Logan had inspected hundreds of kilometers of embankments, thrown up in forlorn efforts to save the doomed shore. More tall levees contained the river, whose gradient flattened over time. Suspended silt began falling out even north of Baton Rouge. Soon the sluggish current no longer held back the sea. Salinity increased.

Upstream, the Mississippi fought like an anaconda, writhing to escape. The contest was one of raw power. And Logan knew where it would be lost....

Fortunately, Claire would move away long before the Mississippi burst through the Old River Control Structure or some other weak point, spilling into that peaceful plain of cane fields and fish farms....

In effect, he could only pray the Corps' new barriers were as good as they claimed. It was possible....

But rivers see decades, even centuries, as mere trifles.

The Mississippi rolled by. And, not for the first time, Logan wondered if Daisy might be right after all. I try to find solutions that work with Earth's forces. I like to think I've learned from the mistakes of past engineers.

But didn't they, too, think they built for the ages?

He remembered what Shelley had written, about an ancient pharaoh:

"My name is Ozymandias, king of kings. Look on my works, ye Mighty, and despair!"

...Can we build nothing that lasts? Nothing worth lasting?

Logan sighed. He had been away too long. He turned away from the patient river and took the rusted, creaking iron stairs back into the ancient city.

Posted by JohnL at August 30, 2005 10:57 PM | TrackBack

Yeah, things are bad, but Lucifer's Hammer was much worse. At least, I don't think we've got a band of cannibals running around. And the US and state governments still exist, although the local governments are pretty much shut down.

Imagine what would have happened if we had no storm warning, and no one evacuated. Would have been a lot worse loss of life.

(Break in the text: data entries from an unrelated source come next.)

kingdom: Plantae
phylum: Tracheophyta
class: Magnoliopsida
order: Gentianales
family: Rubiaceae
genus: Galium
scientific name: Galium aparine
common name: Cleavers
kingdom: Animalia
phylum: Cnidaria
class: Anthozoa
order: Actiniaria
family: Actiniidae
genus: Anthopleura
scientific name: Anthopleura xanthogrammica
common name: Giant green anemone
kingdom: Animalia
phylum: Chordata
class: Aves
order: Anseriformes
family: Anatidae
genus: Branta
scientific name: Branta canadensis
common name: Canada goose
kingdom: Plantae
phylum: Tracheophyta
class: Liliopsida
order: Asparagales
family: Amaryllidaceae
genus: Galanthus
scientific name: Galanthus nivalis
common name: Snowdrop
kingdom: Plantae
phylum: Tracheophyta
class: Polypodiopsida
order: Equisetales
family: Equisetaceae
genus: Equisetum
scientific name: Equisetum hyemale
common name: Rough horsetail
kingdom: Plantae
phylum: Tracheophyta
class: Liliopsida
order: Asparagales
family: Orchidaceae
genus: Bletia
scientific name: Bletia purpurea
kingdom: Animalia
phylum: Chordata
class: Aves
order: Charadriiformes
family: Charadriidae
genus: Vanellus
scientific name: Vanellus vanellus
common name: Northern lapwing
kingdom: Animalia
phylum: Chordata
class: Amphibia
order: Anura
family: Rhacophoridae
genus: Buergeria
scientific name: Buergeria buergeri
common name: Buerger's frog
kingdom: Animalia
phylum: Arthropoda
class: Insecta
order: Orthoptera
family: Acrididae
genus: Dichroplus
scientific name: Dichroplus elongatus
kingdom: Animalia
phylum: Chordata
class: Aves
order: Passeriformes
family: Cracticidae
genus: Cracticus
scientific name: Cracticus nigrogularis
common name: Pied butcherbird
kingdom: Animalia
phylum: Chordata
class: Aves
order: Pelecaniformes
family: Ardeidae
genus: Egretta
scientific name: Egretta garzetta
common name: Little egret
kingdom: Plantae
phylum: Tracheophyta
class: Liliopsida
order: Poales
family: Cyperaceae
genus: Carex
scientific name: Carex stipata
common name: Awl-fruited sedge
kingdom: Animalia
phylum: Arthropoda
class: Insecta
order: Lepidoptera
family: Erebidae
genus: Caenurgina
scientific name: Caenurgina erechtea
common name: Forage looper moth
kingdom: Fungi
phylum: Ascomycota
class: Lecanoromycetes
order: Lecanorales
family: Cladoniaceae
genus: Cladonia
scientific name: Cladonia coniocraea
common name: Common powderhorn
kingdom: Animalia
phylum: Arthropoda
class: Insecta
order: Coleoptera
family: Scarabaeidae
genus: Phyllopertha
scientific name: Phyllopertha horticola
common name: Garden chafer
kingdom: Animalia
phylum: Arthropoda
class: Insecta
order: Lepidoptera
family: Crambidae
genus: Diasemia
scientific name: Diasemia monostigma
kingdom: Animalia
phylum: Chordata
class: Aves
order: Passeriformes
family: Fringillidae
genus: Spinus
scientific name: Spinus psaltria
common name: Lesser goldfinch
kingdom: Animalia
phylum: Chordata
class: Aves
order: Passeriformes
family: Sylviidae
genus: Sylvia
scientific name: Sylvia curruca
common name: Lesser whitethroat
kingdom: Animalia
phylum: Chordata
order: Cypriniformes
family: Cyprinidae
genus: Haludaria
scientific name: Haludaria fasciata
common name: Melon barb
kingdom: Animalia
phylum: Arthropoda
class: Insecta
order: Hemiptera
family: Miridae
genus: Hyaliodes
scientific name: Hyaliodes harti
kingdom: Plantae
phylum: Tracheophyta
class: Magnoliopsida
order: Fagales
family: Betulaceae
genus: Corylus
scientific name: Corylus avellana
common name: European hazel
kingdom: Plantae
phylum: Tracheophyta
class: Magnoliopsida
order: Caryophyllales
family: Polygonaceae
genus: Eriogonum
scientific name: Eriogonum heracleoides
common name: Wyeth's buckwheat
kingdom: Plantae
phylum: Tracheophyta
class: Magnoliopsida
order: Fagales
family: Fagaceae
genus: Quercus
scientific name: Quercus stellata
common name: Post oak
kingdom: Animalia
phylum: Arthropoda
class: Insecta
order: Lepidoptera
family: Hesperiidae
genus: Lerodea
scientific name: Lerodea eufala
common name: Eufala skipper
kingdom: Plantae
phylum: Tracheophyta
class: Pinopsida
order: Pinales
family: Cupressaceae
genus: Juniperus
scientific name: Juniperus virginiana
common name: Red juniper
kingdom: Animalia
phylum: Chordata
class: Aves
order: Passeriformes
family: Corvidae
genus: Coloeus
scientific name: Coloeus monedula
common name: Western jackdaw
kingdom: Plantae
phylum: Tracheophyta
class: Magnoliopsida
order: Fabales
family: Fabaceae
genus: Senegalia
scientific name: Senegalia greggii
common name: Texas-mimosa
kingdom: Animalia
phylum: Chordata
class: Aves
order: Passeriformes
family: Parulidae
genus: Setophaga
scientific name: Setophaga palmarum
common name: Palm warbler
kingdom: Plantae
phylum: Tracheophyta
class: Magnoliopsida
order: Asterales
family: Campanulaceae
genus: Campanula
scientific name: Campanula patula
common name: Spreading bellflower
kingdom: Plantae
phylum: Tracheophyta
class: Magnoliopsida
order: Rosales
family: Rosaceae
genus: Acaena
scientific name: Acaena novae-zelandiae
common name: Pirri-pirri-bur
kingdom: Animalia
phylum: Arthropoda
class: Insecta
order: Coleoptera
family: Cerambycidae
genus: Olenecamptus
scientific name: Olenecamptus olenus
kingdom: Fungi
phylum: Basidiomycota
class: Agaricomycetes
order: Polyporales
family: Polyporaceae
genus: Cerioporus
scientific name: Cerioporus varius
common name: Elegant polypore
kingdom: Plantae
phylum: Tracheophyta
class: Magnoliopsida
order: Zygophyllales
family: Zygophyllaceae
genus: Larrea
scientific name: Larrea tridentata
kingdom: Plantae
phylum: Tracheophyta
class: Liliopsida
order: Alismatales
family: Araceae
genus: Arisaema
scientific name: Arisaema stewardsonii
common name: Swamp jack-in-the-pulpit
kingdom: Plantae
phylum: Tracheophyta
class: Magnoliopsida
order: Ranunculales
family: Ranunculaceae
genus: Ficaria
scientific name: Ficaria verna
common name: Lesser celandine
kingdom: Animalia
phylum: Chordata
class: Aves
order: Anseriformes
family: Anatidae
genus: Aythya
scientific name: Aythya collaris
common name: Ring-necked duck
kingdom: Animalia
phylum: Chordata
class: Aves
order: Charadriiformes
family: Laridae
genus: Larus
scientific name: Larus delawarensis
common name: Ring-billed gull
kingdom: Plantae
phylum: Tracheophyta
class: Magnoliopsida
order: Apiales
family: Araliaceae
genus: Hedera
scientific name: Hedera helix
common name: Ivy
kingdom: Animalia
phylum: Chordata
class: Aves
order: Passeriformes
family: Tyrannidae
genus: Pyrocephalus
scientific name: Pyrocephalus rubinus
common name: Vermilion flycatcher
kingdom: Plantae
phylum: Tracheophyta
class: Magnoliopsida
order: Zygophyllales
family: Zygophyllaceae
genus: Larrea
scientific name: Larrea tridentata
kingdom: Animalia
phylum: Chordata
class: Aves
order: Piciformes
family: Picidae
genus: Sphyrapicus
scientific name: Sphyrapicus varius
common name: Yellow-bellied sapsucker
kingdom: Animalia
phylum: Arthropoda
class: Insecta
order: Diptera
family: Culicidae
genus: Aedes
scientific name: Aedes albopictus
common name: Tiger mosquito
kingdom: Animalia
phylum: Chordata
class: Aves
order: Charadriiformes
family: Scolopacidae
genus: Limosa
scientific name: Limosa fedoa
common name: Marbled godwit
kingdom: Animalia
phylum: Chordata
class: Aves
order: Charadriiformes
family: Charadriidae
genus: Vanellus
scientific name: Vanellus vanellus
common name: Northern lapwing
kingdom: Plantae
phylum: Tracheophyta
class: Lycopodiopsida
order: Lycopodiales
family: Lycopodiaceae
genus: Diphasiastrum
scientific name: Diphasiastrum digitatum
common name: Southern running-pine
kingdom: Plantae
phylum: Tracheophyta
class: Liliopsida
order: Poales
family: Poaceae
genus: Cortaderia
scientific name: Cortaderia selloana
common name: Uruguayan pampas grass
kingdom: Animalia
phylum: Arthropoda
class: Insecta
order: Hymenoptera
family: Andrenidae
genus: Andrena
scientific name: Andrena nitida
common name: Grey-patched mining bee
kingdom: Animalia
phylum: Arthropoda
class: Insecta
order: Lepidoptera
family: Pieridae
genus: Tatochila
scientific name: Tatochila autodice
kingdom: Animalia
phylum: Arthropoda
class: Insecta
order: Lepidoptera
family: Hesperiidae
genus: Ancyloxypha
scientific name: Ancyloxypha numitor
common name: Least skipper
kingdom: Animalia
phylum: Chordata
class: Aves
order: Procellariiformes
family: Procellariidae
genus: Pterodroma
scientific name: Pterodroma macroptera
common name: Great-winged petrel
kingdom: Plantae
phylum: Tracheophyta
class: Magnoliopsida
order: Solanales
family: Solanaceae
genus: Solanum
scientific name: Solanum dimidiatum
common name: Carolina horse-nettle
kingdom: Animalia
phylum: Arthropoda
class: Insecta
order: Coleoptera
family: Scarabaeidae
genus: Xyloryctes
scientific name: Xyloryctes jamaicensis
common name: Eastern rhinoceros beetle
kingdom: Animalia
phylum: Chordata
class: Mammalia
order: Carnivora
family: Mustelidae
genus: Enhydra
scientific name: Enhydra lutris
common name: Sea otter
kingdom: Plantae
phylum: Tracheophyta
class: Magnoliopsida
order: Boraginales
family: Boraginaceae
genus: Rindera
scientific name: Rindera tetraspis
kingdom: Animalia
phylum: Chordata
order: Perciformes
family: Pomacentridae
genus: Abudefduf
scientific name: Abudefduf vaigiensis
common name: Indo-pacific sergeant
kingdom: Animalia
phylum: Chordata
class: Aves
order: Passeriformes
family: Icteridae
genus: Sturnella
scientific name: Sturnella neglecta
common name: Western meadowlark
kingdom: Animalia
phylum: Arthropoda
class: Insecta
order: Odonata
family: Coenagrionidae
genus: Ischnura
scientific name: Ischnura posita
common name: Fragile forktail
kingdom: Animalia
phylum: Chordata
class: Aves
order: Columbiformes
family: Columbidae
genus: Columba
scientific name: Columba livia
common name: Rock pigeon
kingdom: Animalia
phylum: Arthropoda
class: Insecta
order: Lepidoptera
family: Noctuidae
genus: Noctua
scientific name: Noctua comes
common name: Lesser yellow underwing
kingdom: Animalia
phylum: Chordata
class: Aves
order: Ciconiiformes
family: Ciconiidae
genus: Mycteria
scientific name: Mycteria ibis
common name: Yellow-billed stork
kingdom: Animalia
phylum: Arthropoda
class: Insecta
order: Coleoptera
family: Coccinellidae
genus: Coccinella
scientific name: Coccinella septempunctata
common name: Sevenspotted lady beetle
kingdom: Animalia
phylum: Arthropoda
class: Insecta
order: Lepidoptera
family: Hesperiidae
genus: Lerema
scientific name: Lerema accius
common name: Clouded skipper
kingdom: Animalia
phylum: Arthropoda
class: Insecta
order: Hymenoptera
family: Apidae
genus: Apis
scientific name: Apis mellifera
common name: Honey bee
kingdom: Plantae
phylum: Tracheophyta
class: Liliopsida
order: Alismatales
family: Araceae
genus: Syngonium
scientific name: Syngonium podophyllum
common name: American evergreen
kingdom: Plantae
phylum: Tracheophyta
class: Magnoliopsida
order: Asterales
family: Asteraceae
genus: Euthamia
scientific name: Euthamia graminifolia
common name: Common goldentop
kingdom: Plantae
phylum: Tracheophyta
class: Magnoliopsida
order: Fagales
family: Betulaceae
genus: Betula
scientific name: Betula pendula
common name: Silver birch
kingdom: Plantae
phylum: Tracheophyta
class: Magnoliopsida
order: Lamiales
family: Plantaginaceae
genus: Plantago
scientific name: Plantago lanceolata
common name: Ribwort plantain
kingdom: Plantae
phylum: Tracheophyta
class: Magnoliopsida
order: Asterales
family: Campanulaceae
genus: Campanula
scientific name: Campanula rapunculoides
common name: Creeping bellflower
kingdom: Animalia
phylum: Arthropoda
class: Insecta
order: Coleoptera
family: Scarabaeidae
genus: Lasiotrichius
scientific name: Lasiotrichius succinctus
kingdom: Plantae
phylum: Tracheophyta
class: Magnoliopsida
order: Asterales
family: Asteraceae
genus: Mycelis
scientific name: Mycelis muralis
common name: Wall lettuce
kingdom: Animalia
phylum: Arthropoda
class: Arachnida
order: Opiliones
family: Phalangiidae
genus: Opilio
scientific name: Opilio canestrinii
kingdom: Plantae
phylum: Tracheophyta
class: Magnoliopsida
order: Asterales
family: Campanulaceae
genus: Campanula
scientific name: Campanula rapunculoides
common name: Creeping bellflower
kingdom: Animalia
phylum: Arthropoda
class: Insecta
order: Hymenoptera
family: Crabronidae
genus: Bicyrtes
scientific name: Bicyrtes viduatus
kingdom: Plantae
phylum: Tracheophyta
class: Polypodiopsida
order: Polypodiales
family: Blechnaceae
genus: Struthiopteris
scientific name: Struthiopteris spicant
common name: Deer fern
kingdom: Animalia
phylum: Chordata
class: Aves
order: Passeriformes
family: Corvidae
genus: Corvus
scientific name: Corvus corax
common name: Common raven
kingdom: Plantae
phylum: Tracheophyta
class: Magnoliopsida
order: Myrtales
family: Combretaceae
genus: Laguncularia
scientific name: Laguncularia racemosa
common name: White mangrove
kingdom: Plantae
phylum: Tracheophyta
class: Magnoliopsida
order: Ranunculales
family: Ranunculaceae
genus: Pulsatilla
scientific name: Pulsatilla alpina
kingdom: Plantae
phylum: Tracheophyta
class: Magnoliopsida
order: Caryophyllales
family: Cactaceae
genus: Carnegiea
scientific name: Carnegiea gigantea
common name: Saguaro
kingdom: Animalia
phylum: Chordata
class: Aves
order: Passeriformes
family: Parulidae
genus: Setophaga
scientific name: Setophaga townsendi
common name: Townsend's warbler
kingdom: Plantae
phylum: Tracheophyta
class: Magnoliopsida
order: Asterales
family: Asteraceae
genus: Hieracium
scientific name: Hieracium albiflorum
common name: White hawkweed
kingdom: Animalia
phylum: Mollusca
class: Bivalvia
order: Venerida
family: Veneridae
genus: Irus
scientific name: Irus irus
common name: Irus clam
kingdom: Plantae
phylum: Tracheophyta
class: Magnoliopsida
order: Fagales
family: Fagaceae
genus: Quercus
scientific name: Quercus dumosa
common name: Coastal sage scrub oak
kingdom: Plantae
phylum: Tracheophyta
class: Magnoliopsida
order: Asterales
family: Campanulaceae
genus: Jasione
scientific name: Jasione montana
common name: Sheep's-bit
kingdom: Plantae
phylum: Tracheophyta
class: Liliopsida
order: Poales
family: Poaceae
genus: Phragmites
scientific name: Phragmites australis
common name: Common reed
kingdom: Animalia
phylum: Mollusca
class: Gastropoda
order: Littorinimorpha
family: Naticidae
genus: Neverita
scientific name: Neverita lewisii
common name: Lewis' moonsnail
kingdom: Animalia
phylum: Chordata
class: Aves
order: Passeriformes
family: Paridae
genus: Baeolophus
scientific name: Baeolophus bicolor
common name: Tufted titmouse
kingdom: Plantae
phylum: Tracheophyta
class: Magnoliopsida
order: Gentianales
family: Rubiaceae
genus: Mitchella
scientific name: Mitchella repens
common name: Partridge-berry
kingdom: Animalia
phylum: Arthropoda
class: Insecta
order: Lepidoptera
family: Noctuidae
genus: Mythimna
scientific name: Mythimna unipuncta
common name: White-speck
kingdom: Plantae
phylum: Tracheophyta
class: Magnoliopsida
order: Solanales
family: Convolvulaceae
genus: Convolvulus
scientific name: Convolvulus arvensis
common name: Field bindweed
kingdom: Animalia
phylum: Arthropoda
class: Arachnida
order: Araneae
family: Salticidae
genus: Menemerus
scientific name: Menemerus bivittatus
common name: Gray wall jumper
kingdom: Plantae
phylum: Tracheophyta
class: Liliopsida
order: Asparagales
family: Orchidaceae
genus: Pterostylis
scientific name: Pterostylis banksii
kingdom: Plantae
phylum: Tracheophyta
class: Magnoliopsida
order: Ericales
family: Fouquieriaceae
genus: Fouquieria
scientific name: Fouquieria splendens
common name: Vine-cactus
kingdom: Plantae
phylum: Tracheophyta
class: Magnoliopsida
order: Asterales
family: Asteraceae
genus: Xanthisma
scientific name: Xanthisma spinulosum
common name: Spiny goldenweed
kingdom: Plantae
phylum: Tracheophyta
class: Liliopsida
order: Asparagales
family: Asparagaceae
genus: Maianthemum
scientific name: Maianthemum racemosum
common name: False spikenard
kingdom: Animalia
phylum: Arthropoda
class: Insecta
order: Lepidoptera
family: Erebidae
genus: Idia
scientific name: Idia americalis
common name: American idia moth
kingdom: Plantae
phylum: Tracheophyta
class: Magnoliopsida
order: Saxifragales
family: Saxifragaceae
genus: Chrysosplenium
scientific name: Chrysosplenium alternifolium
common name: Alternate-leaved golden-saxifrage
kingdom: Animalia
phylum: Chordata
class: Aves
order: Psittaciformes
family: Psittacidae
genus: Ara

Posted by: owlish at August 30, 2005 11:59 PM

Well, the cannibalism didn't happen right away in Lucifer's Hammer. However, the underclass immediately sweeping neighborhoods and stores for food and valuables, and the quick breakdown of law and order in the affected regions are what made me think of that book. Extrapolate this to every major coastal city and you get an idea of what an ocean-strike by a large comet or meteor would do. And the key insight of Niven and Pournelle, as I recall, is that electricity holds civilization together. That seems to be the case there, too.

We were appalled to see the brazen looting - not just for necessities, which I could understand, if not condone - but for things like sneakers and electronics. That, combined with the flood made me think of LH.

And it could have been much worse, pre-satellite.

I'm wondering why there aren't a couple of Sikorsky sky cranes down there lifting some large concrete spans (like bridge spans) and building a temporary berm near the levee breach. You would think there would be a state highway depot somewhere withing flying distance with some large, temporary materials like that.

I'm sure the Corps of Engineers is working on something like that right now. I'm just surprised there wasn't a contingency plan in place that could be activated almost immediately (although maybe the sandbags were the contingency plan -- which would make me think about never living in N.O. again had I been a resident there).

Posted by: JohnL at August 31, 2005 08:52 AM

Pre-sat, it probably would have been just as bad as Galveston's 1900 storm. And the more I hear, the more it seems law has completely broken down in New Orleans [looters breaking into hospitals?].

And yeah, this does make me wonder about the wisdom of living on the coast.